In der Community hören wir immer wieder ähnliche Geschichten – über kratzende Nähte, störende Etiketten oder Stoffe, die sich einfach „falsch“ anfühlen. Diese Überempfindlichkeit ist für viele Kinder mit Autismus, ADHS oder sensorischen Verarbeitungsstörungen ein tägliches Thema.
Genau deshalb freuen wir uns, wenn andere Eltern ihre Erfahrungen teilen. Einer dieser Einblicke stammt von Loris Shop, die in ihrem Blog offen darüber schreiben, wie Kleidungssensibilität ihren Alltag prägt – und wie sie schließlich eine Lösung gefunden haben, die wirklich funktioniert.

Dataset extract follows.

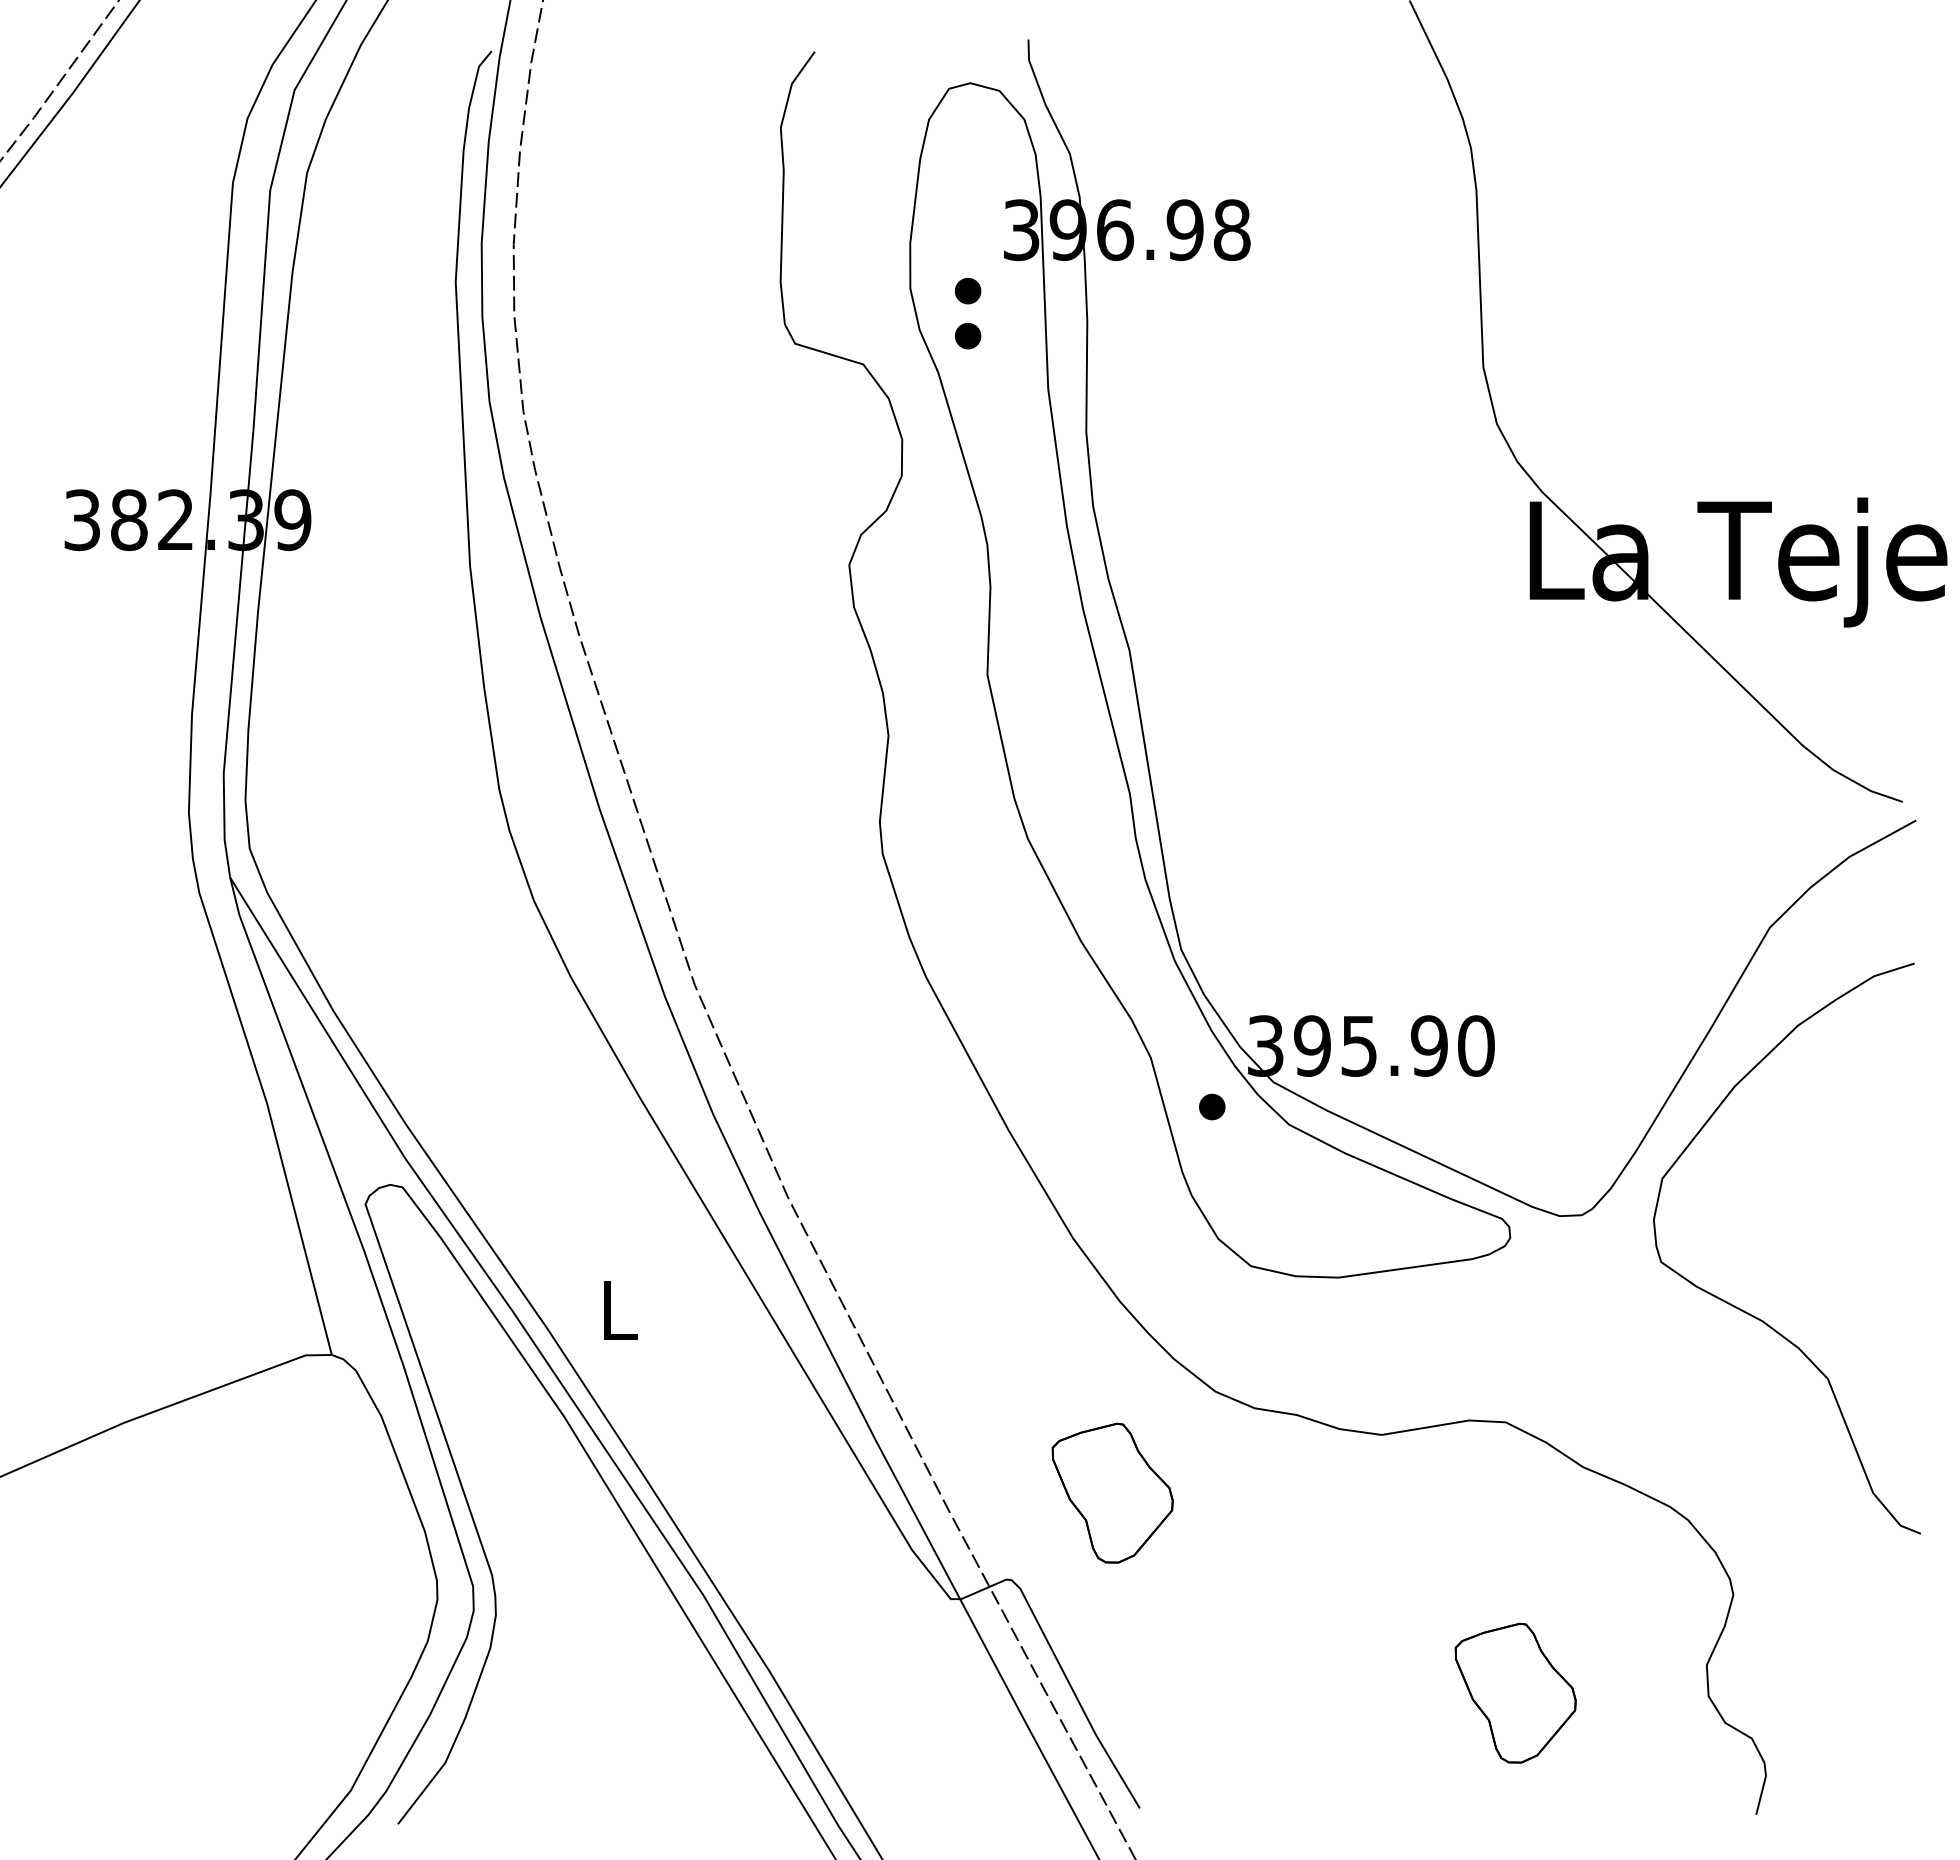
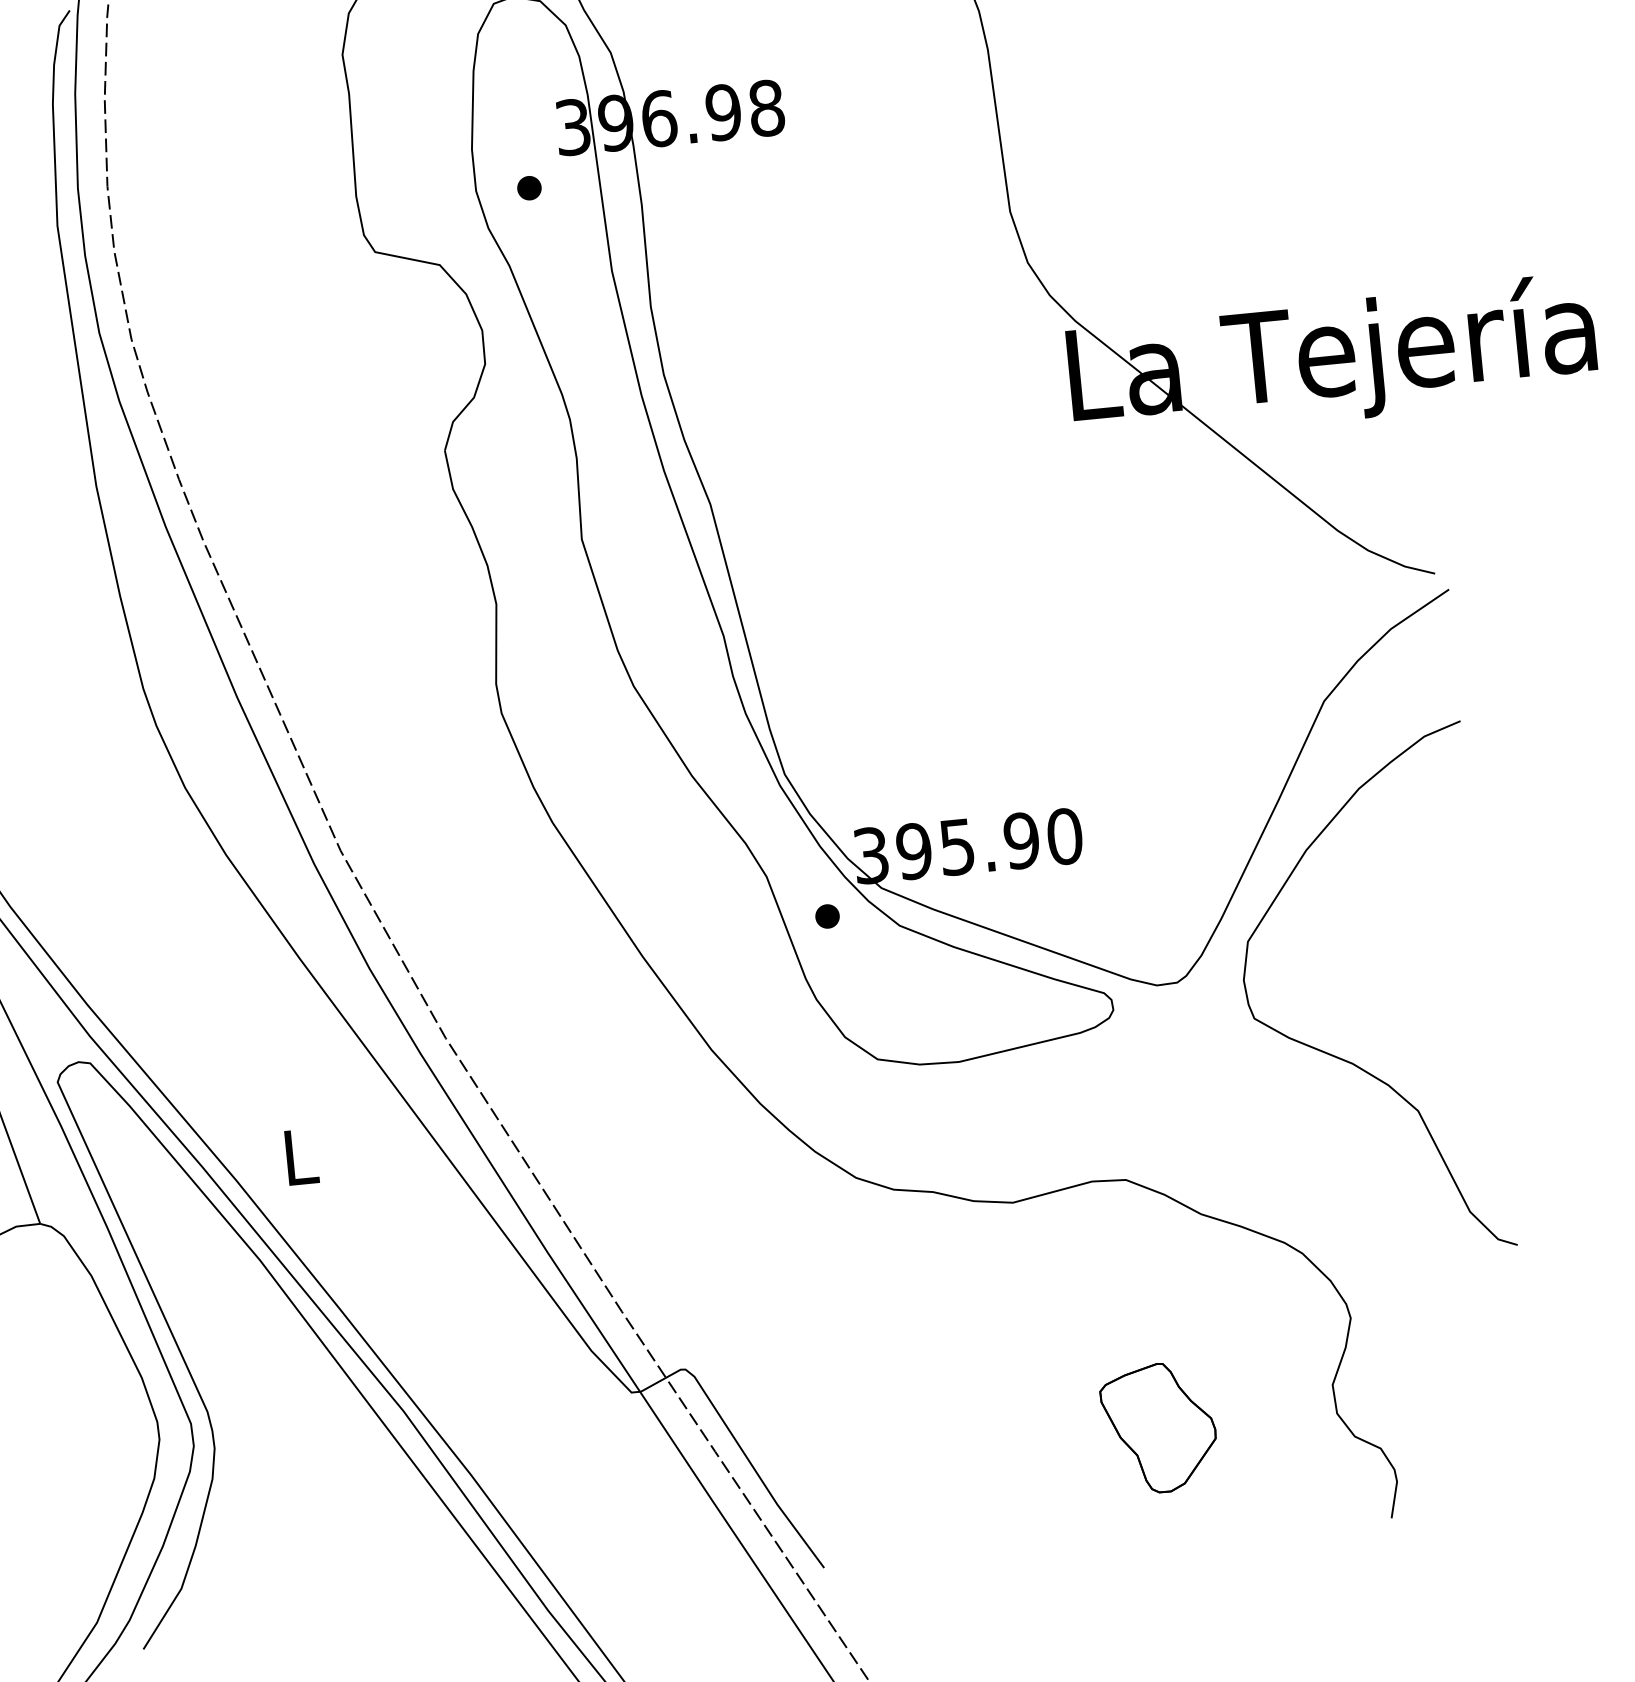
part: (967, 336) -> (533, 229), removed
part: (1112, 1492) -> (770, 1279), removed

Ein wertvoller Einblick aus dem Alltag: Der Blog von Loris Shop
Im Beitrag „Wenn jedes Kleidungsstück zu viel ist – was wirklich hilft?“ beschreibt Loris Shop sehr anschaulich, wie schnell sich ein Morgen verändern kann, wenn Kleidung plötzlich als unangenehm empfunden wird.
Die Erfahrungen, die sie schildern, sind für viele Familien sofort wiedererkennbar:
• ein Kind, das beim Anziehen überreizt reagiert
• Kleidungsstücke, die sich von einem Tag auf den anderen „falsch“ anfühlen
• das Gefühl, ständig nach Alternativen suchen zu müssen
• die Erleichterung, wenn etwas endlich nicht mehr stört
Solche Berichte sind wertvoll, weil sie zeigen: Ihr seid nicht allein. Und es gibt Lösungen, die wirklich Erleichterung bringen können.